Selected excerpt:
-- Opening Marker --

Today we will turn our attention to the fifth and final of the garden variety doctrines. But first, we need to brush up on some latin terms: sola gratia and sola fide. Before we go any further, if you know what they mean, take a minute to explain it in your own words. At first, they can be hard to tell apart.
Was that a minute? Seemed like 25 seconds. Oh well, batter up: sola gratia. This is one of the five ‘solas’, one of the five ‘onlys’ that can be used as a testing tool to see if the Christianity you profess is Protestant or not. Sola Gratia insists that what you deserved justly from God was punishment. It would have been God’s great mercy to withhold that punishment, and simply leave you there. However, God did one better, and decided to show you positive blessings on top of his withholding punishment. So, you deserved punishment, and didn’t get it. This was mercy. You deserved nothing, and he went the extra mile to adopt you into his family. This is grace. You didn’t deserve it and he didn’t have to do it.
To use a crude example, think of it like stealing a TV: you stole God’s TV, and so it would have been right and just for God to demand from you two TVs as restitution, or perhaps restitution equal to the value of two TVs. Mercy would be God saying, “I forgive you, I will bear the expense of replacing my TV, you don’t need to pay me anything.” In so doing, he has restored you to neutral. You don’t owe him anything, he has been kind to you, and that’s that. However, the grace God has shown us is a positive blessing on top of that. As well as bearing the expense of replacing his own TV, and not requiring the payment for restitution from you, he has then purchased a TV for you, and it is one with a lifetime warranty! That is what we mean by a positive blessing on top of the mercy he has already shown. So in summary, sola gratia is saying that God has saved you, and that you thoroughly didn’t deserve it. You deserved the opposite, but God who by nature is merciful and gracious, showed you mercy and grace.
Ok, sola gratia has hit a home run. Batter up, sola fide. This doctrine goes hand in hand with Sola Gratia, understandably. Sola Fide says that the only way you can take hold of Christ’s efficacious work on the cross, which caused your salvation, is simply by trusting that Christ did that work for you, and that his resurrection is the proof of it. Simply put, Sola Fide says that all you need to do is trust (or ‘have faith in’) Jesus. As someone once said, this isn’t simply ‘believing in God, it is believing God’.
Your actions count for nothing where your election and standing with God is concerned. Neither do your good works offer you more security than your stumblings in sin jeopardise your position. What’s more, the faith with which you take hold of Christ isn’t yours to begin with, it is a gift from God (Phil 1:29) so that no one may boast (Eph 2:8-10).

-- Closing Marker --

Stored data:
-- Opening Marker --

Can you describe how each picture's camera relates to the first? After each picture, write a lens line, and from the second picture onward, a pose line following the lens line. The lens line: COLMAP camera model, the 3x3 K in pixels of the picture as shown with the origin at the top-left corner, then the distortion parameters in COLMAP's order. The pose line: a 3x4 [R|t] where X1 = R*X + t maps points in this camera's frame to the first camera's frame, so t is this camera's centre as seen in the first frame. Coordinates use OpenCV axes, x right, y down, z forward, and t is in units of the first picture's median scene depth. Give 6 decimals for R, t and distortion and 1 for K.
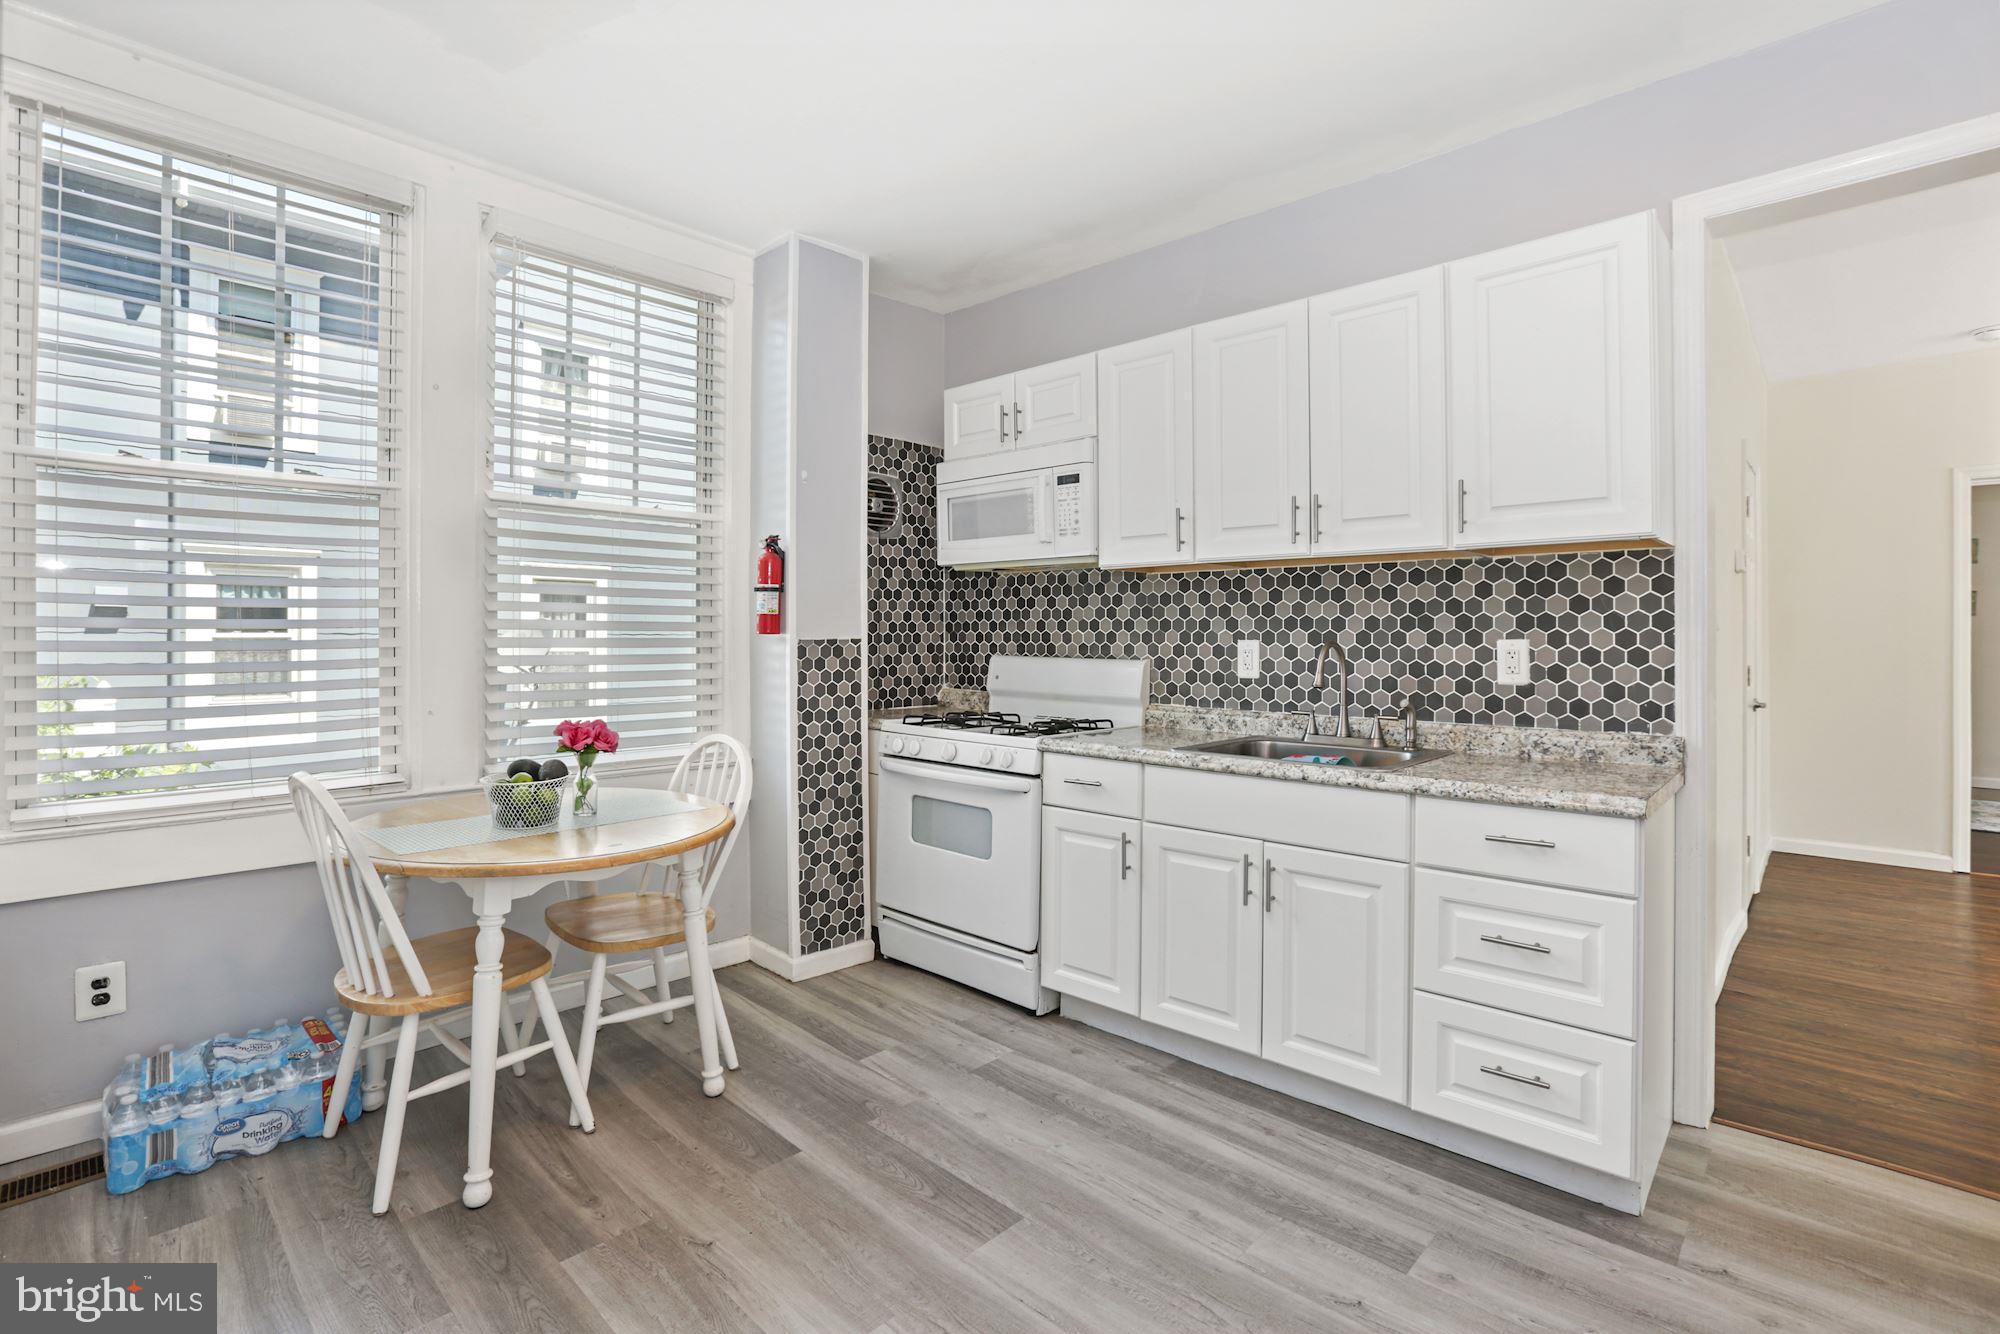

-- Closing Marker --

Using the information:
1) Copy the stretch from "Ok, sola gratia" through "is believing God’." in the passage on sola gratia and sola fide.
2) Carry on the passage on sola gratia and sola fide from its last sentence.
The listing has no connection to the passage on sola gratia and sola fide.

Answer section:
1)
Ok, sola gratia has hit a home run. Batter up, sola fide. This doctrine goes hand in hand with Sola Gratia, understandably. Sola Fide says that the only way you can take hold of Christ’s efficacious work on the cross, which caused your salvation, is simply by trusting that Christ did that work for you, and that his resurrection is the proof of it. Simply put, Sola Fide says that all you need to do is trust (or ‘have faith in’) Jesus. As someone once said, this isn’t simply ‘believing in God, it is believing God’.

2)
A man named Flowers once let slip the phrase ‘choice meats’ in a discussion with a man named White. Flowers was rejecting the idea that God chooses who to save randomly, as if God were not thoughtful or intentional in who to save, as if God just used a random number generator to pick just anyone and save them. He was right to reject that, but his alternative was no more correct. His alternative was to suggest that God didn’t randomly choose that meat (like a customer at the butchers), but rather that there was a reason for the choice of that meat, hence ‘choice meats’. Dear reader, though Flowers did choose a fun illustration, we must say in no uncertain terms that this idea is deeply wrong, and that his choice meats have a foul smell to them.
That brings us to the next question, which is the centre of what we will look at here: Scriptures clearly teaches that God chooses a people to save, but on what basis does he choose those people, and not others?
Some say (a) that God avails himself of his timelessness to see which people would, in future ages, freely choose to place their faith in him, and then on that basis, he chooses those people to be his elect people, predestined unto salvation. Another detail that is tied in with some versions of this perspective is the idea that instead of God choosing people individually, he chooses a category to save: the people who place their faith in God. That is the difference between saying ‘I have chosen Janet, Jackson and Jake to get on the bus that leads to heaven’ and saying ‘I have chosen that whoever gets on the bus should go to heaven’. In the first example, God chooses people by name. In the second, God chooses a plan, and the people make their own way into it.
Others say, (b) that God looks down the corridors of time, but instead of choosing people based on foreseen faith, that he is looking for certain actions, attitudes or attributes, and that he will choose on that basis. This might mean God passes over the kings and rulers of the earth to choose all who are poor, or that he passes over the firstborn in order to choose the runt, or that he chooses those of excellent moral character to be the recipients of his blessing.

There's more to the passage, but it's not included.